The Clicks are Falling, the Clicks are Falling!

By Aaron Goldman, VP Marketing & Strategic Partnerships

More fodder in the press today trying to reassure the market that the bottom is not falling out at Google. Here’s an excerpt from a MediaPost piece by Tameka Kee:

“SearchIgnite analyzed the performance of its clients' ads over the first 45 days of the year and found that clicks on Google ads were up nearly 46% year-over-year --while comScore found that Google's clicks had remained relatively flat (down by 0.3%) in January. The search automation tech firm also found that total ad spend on Google was up by 40% versus the same time period in 2007. SearchIgnite's research covered more than 53 million clicks across Google, Yahoo and MSN, with clients in the retail, travel, financial services and media industries, among others.”

Not sure we’re looking at apples to apples here. comScore monitors Google SERPs through a panel of computers and counts the number of clicks on paid ads relative to queries on Google. SearchIgnite monitors paid search campaign data managed by its clients (marketers and agencies) and counts the number of clicks on paid ads relative to impressions received (for each campaign).

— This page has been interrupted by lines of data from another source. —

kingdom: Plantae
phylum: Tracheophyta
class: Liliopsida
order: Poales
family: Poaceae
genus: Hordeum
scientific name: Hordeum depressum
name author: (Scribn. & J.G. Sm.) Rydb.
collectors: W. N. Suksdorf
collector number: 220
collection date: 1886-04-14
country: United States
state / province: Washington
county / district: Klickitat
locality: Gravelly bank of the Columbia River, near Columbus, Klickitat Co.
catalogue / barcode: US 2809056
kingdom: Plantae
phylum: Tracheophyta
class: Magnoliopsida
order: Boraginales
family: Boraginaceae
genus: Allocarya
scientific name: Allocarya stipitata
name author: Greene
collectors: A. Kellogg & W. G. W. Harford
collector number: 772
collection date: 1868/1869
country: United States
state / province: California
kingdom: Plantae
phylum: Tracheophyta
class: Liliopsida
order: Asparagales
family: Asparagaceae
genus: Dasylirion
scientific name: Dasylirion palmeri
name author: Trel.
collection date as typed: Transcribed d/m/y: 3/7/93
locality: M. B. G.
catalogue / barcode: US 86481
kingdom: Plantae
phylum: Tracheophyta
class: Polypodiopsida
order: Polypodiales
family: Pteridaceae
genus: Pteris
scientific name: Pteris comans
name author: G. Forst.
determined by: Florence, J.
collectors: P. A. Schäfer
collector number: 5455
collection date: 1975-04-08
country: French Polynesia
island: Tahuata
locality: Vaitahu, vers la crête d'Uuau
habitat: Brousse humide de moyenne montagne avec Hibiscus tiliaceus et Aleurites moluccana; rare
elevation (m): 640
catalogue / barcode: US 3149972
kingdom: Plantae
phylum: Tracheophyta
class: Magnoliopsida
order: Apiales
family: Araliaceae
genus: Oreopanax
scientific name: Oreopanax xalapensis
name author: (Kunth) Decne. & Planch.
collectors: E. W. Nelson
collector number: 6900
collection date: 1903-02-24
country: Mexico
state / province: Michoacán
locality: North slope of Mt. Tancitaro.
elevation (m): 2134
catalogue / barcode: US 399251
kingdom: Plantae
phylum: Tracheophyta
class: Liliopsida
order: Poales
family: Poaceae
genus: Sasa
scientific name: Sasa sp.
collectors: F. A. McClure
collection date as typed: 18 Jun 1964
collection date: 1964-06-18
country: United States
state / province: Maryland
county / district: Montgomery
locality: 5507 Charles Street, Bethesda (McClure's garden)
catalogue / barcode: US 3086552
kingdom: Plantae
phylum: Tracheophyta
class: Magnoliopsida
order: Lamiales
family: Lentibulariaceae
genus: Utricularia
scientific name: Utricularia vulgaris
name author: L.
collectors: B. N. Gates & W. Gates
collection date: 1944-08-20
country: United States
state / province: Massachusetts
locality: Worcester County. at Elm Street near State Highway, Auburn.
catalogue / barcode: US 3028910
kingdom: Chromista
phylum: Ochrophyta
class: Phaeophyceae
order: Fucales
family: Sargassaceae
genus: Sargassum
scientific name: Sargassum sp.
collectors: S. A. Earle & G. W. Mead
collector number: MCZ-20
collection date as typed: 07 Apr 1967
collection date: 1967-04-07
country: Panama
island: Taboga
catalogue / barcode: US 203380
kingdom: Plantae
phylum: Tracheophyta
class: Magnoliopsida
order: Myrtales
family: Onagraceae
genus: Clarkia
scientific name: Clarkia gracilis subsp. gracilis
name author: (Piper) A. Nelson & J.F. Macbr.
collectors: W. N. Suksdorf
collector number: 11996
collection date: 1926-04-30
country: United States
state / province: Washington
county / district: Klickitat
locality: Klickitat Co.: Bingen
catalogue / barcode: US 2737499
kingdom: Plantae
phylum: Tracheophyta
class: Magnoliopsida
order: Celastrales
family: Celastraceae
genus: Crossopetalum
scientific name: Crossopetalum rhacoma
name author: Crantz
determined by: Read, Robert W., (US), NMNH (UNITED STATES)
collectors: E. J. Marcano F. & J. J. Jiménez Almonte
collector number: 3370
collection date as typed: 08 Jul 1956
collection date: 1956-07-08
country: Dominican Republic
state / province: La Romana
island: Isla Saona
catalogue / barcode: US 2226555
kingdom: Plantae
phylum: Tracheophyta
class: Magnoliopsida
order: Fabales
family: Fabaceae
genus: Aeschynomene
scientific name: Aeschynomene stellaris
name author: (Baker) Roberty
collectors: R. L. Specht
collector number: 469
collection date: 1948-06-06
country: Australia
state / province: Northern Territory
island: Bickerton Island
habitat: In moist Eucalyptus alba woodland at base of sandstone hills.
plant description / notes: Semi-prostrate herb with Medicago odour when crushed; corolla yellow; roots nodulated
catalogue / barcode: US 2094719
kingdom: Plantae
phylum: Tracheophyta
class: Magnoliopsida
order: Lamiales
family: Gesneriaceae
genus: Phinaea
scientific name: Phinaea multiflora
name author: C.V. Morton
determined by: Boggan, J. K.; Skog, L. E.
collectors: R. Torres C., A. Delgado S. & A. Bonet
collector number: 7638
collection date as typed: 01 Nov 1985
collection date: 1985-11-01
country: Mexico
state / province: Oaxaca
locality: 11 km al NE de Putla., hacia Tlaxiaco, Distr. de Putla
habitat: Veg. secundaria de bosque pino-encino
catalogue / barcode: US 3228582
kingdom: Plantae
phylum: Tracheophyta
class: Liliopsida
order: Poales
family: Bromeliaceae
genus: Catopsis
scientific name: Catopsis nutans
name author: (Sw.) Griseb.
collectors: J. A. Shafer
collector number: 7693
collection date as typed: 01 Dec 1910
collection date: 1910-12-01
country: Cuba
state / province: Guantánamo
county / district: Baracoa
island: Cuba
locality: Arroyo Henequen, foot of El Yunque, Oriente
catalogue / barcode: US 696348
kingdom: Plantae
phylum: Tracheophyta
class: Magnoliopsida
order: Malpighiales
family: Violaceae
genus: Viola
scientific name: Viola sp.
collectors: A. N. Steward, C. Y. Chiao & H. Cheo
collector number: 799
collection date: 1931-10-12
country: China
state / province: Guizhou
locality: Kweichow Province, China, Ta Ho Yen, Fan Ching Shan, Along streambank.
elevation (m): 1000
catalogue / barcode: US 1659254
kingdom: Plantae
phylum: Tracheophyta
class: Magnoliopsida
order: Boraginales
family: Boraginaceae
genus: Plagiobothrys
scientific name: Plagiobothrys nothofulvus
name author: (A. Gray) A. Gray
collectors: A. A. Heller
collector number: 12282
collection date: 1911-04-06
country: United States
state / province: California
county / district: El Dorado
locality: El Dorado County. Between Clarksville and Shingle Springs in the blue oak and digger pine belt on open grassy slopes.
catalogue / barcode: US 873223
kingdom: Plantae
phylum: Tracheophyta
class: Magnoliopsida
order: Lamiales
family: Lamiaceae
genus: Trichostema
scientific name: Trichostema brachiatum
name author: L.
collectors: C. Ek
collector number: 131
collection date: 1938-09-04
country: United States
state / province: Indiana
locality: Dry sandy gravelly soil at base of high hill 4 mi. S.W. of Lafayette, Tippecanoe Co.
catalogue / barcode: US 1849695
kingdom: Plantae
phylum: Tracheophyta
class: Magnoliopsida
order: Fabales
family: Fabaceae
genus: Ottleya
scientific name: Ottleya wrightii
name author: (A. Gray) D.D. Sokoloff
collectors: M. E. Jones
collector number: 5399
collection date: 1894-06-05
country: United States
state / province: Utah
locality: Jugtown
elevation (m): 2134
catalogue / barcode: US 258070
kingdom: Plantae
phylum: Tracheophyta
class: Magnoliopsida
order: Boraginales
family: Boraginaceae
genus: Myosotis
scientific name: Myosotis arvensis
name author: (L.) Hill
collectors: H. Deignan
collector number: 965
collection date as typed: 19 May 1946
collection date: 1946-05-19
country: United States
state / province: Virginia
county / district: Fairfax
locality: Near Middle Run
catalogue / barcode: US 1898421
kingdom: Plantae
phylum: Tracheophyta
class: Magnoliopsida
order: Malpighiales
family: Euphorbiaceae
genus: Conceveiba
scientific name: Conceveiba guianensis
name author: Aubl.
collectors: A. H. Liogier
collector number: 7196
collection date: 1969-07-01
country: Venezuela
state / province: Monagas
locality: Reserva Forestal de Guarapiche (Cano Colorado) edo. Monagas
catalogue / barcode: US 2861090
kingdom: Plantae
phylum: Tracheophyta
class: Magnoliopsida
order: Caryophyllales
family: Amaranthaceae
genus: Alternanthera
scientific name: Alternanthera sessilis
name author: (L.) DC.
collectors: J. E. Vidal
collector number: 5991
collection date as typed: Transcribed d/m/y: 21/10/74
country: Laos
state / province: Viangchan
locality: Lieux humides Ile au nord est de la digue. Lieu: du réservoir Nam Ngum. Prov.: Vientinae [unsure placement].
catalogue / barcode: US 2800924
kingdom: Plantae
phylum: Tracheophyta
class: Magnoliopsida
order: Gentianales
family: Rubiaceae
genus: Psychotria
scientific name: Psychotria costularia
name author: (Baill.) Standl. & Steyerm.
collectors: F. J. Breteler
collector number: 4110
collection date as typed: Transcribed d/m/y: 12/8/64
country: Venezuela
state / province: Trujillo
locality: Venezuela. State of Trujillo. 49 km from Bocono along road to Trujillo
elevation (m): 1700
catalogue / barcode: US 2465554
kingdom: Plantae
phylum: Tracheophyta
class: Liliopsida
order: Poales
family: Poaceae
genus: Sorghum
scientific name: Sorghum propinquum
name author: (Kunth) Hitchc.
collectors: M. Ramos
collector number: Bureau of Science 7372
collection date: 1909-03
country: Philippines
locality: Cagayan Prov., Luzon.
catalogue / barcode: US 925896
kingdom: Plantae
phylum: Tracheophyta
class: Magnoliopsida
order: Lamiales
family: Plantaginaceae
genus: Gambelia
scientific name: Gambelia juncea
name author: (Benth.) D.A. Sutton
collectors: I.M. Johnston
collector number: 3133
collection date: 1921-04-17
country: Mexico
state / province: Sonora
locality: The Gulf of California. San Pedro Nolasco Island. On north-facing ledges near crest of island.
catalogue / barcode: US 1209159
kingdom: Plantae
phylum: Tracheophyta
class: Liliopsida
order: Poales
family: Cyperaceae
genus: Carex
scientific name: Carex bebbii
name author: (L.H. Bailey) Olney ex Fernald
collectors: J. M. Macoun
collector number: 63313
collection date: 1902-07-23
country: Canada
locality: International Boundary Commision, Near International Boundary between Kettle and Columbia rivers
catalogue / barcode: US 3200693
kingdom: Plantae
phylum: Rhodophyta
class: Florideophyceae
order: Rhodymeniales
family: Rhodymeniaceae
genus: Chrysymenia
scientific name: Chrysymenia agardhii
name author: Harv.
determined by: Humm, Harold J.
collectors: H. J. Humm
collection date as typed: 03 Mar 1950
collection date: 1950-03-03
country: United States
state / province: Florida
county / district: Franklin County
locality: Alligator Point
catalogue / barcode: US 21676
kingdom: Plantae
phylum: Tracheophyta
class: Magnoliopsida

In other words, SearchIgnite’s data is skewed. First, it does not measure the total universe of search queries, only the impressions received by actual paid search campaigns (which have budget caps among other restrictions like geo, etc). Second, changes to the campaign parameters will alter the number of clicks received relative to impressions -- if advertisers have bid higher CPCs or changed ad copy to receive higher CTRs this year over last, then clicks will go up.

Same logic goes for ad spend. A 40% increase is not indicative of more searchers at large clicking on ads, it’s a function of marketers increasing their investment in paid search.

I’m all for using hard data to dispel marketplace myths but let’s make sure we are using the proper correlations.